WHAT IS REQUIRED:
Print the lines of the listing verbatim, starting with the line that contains "genus: Eutelia" and ending with the line that contains "order: Columbiformes", both included.

Stored items:

- - - - -

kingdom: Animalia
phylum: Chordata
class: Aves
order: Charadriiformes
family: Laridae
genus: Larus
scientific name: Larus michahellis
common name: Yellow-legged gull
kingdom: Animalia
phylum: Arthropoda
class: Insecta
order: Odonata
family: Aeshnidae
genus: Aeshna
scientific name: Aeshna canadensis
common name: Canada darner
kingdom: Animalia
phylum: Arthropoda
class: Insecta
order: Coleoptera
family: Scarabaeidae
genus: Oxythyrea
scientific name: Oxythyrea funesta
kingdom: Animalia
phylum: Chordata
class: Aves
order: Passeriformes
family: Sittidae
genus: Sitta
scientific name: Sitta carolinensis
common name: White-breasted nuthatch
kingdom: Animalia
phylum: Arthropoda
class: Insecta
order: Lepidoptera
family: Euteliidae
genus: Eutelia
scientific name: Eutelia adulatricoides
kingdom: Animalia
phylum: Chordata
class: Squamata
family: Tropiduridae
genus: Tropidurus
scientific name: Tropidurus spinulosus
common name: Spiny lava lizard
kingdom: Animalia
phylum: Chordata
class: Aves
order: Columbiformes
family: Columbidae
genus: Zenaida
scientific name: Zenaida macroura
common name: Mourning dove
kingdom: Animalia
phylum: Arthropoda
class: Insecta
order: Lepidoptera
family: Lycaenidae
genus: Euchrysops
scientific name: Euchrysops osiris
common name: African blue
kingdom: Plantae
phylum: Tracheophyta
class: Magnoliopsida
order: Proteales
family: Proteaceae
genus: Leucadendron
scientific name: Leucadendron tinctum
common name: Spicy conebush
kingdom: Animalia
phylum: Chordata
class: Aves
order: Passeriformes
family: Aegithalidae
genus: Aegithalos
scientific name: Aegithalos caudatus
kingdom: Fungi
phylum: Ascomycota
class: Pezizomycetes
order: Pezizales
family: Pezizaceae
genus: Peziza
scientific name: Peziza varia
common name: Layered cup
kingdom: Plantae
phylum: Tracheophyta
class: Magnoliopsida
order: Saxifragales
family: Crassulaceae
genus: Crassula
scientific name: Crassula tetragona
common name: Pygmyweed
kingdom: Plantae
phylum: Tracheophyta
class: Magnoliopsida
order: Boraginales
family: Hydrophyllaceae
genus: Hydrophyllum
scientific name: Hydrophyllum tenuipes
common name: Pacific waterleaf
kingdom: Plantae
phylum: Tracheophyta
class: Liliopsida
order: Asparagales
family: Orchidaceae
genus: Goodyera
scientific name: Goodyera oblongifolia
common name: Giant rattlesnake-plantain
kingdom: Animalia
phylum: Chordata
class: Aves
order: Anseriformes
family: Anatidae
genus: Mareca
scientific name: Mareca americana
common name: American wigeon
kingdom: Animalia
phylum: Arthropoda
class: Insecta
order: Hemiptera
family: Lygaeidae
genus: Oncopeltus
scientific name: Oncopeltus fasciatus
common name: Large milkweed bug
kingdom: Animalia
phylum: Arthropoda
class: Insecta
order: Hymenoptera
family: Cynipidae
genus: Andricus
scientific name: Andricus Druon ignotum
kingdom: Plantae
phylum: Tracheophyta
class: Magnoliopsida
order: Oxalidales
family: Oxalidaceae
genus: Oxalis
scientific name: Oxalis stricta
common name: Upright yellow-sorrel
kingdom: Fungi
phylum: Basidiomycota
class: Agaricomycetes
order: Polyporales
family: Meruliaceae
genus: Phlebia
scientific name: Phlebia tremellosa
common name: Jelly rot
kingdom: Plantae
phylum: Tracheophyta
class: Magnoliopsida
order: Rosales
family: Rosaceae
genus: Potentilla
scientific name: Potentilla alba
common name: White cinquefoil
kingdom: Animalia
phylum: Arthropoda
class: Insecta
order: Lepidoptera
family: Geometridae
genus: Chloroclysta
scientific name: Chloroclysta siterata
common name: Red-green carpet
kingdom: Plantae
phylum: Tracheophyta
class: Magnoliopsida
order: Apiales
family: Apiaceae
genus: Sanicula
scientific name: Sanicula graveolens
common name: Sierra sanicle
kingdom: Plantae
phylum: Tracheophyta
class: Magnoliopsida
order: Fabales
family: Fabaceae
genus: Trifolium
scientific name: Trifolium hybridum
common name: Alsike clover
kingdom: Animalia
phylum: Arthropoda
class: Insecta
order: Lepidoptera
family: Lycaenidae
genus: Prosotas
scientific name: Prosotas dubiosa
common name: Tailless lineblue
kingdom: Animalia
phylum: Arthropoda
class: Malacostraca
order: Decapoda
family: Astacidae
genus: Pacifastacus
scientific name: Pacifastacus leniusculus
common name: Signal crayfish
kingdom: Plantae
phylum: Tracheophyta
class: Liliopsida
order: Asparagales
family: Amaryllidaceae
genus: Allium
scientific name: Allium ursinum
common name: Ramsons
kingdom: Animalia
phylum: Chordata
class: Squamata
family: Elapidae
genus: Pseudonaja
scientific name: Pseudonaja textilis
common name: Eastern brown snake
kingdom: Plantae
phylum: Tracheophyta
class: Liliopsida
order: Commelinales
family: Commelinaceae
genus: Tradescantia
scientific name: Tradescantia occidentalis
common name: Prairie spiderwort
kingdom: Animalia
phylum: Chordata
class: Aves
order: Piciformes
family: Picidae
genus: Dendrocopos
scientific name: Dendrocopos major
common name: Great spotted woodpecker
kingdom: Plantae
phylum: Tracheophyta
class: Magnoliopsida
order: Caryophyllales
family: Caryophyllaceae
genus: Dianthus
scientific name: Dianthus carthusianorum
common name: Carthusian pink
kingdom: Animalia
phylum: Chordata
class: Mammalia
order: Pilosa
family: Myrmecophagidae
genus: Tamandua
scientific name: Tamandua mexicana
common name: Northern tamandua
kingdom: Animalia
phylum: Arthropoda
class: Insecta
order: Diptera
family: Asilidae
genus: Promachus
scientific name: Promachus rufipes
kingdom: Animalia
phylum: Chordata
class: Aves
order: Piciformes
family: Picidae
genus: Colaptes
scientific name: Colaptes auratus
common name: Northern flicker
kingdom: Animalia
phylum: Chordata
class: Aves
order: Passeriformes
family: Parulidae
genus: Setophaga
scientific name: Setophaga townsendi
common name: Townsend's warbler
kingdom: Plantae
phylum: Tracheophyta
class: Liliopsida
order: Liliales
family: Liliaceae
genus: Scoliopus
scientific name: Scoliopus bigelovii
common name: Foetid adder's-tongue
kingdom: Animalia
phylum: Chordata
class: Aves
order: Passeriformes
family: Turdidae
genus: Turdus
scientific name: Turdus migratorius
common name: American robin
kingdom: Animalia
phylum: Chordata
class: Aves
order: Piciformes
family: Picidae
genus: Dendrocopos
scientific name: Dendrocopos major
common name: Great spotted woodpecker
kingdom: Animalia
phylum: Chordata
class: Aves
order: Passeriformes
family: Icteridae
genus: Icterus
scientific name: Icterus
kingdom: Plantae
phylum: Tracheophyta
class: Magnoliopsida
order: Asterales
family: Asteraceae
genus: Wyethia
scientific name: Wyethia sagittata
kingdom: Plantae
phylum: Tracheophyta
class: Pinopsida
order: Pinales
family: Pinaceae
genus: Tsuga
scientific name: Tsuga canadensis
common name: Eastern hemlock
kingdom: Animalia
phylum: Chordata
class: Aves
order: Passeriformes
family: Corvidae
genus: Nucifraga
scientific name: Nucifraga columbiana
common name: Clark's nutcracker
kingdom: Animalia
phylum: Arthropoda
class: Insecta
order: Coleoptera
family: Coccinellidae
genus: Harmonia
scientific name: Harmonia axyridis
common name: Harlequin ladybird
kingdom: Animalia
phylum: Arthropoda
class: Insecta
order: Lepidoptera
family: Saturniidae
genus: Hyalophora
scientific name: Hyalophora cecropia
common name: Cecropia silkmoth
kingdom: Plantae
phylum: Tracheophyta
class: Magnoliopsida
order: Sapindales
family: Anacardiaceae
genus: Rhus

- - - - -

RESULT FOR THIS EXERCISE:
genus: Eutelia
scientific name: Eutelia adulatricoides
kingdom: Animalia
phylum: Chordata
class: Squamata
family: Tropiduridae
genus: Tropidurus
scientific name: Tropidurus spinulosus
common name: Spiny lava lizard
kingdom: Animalia
phylum: Chordata
class: Aves
order: Columbiformes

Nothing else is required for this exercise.